W is an element which is added to ensure the high-temperature strength. However, an excessive amount of W causes an increase in material costs. Therefore, 0% by mass to 2.5% by mass of W may be added, as necessary, to the ferritic stainless steel in accordance with an aspect of the present invention. In consideration of the costs, the ferritic stainless steel contains W in an amount of preferably 0.01% by mass to 1.5% by mass.

(Lanthanum: La)

La is an element which is added to enhance the red scale resistance and scale peeling resistance. However, an excessive amount of La causes an increase in material costs. Therefore, 0% by mass to 0.1% by mass of La may be added, as necessary, to the ferritic stainless steel in accordance with an aspect of the present invention.
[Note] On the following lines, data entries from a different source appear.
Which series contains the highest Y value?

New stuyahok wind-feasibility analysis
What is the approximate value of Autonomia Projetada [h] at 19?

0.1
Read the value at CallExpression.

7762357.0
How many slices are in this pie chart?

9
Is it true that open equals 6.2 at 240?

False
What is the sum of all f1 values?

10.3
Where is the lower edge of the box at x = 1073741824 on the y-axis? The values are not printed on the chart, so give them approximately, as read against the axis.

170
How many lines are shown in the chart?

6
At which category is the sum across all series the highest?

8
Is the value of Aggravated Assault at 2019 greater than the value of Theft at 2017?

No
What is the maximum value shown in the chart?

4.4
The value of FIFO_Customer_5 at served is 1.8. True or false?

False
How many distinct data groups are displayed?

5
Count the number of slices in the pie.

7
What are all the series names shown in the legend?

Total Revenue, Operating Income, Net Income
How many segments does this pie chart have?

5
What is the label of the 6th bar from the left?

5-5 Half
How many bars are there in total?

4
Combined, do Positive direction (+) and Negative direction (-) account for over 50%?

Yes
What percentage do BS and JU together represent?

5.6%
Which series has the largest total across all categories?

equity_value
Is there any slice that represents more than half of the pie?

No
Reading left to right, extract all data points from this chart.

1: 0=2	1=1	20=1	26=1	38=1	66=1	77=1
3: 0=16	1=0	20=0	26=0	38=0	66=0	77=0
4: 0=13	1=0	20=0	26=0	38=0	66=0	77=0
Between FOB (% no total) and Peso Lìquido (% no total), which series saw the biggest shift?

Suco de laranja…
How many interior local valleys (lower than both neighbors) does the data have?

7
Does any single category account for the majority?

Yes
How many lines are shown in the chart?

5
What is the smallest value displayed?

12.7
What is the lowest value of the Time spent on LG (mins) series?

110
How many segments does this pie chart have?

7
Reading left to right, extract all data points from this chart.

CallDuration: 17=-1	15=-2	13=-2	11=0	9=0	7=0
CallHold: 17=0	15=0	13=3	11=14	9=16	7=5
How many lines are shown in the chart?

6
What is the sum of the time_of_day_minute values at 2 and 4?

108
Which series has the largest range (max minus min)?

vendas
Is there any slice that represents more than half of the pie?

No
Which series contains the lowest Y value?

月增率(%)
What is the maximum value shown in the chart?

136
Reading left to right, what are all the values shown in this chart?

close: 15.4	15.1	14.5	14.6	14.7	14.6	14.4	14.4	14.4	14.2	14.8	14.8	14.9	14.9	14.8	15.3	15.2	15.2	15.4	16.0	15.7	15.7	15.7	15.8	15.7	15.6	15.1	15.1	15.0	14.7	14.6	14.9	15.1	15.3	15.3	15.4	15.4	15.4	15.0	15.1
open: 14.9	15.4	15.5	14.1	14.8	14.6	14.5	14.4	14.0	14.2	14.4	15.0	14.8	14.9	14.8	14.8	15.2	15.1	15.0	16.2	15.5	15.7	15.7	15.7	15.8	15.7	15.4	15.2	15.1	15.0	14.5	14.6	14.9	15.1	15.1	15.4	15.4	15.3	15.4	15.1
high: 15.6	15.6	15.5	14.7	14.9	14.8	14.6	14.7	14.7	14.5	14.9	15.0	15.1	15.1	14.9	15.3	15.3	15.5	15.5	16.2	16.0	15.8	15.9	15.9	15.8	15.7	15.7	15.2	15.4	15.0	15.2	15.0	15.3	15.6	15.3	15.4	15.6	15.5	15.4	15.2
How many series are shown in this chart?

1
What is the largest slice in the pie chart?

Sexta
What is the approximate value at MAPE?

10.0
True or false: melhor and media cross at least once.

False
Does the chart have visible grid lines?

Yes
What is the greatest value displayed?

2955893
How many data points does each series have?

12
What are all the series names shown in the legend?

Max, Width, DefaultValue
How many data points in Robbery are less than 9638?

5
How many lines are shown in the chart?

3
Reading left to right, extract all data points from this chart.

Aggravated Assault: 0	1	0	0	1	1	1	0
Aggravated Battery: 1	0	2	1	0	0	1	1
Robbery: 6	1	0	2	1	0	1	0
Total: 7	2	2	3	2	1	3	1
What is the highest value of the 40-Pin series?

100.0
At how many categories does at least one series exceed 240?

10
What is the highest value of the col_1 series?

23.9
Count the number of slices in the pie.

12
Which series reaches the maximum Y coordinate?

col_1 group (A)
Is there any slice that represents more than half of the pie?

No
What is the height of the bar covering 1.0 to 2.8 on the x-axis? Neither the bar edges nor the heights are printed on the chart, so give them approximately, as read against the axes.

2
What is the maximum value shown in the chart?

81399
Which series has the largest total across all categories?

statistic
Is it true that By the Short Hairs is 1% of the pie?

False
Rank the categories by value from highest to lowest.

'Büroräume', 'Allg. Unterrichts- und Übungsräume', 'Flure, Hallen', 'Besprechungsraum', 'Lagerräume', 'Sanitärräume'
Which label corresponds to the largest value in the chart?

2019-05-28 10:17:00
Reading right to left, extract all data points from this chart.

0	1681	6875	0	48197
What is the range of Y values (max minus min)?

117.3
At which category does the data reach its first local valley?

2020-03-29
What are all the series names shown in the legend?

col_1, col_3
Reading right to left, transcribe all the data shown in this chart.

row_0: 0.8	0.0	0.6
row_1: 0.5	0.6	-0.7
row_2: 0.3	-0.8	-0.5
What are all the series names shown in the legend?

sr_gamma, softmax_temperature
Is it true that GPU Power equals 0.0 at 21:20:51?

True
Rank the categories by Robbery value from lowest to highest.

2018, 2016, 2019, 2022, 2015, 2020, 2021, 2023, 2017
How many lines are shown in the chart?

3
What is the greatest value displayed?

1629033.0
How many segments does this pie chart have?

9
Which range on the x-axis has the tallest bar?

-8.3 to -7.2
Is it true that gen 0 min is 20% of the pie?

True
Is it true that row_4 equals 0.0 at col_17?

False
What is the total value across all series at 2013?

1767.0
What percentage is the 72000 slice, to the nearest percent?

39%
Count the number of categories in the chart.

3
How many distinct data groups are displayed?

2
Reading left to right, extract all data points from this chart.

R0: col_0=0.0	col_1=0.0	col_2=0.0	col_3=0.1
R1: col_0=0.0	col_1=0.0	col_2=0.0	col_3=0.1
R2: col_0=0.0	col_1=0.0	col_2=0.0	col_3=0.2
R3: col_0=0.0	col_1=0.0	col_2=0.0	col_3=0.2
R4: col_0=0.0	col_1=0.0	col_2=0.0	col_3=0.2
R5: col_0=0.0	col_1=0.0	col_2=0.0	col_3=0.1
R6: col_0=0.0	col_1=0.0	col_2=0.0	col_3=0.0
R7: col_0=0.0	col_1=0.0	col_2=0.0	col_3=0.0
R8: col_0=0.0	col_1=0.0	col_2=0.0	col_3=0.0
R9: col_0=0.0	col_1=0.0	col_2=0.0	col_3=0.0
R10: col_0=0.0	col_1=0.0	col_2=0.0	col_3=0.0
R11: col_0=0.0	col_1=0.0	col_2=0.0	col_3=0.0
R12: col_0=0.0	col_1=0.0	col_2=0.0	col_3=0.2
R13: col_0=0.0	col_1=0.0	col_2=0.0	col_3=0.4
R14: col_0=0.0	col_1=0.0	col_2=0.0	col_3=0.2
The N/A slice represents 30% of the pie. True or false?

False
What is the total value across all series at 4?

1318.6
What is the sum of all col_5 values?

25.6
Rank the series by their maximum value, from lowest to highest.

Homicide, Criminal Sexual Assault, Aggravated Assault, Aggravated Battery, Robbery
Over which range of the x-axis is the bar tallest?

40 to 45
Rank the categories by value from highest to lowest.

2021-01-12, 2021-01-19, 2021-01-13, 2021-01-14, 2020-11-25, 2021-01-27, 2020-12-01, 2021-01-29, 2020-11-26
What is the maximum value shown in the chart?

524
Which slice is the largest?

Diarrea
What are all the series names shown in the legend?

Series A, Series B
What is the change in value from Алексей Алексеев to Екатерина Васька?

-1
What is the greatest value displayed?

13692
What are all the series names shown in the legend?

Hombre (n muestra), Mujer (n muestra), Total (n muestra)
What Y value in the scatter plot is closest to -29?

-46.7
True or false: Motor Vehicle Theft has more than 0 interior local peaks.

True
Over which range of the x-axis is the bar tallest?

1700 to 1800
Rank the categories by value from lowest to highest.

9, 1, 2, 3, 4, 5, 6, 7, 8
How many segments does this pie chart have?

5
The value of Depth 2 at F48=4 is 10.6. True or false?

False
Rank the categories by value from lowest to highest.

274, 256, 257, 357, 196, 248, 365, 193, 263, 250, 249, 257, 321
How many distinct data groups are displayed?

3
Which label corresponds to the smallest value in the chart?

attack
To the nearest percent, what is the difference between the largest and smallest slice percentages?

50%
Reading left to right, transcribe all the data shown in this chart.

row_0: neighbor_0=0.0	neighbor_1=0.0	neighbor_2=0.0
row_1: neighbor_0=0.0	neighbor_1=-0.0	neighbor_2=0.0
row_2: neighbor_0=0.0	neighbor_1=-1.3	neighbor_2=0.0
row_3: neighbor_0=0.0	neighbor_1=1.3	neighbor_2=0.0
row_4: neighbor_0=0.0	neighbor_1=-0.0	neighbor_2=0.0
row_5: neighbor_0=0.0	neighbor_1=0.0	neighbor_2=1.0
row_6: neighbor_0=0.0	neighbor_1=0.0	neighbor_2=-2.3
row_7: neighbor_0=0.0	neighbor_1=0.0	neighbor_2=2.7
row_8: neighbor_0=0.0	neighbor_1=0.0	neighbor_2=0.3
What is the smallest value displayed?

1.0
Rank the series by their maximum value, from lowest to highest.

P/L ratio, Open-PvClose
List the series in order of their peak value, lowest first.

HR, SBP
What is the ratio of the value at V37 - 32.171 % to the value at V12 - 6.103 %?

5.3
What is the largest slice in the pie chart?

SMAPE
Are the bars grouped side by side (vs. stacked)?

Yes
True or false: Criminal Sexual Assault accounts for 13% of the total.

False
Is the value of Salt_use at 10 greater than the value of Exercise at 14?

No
In consideration of the costs, the ferritic stainless steel contains La in an amount of preferably 0% by mass to 0.05% by mass.

(Cerium: Ce)

Ce is an element which is added to enhance the red scale resistance and the scale peeling resistance. However, an excessive amount of Ce causes an increase in material costs. Therefore, 0% by mass to 0.05% by mass of Ce may be added, as necessary, to the ferritic stainless steel in accordance with an aspect of the present invention.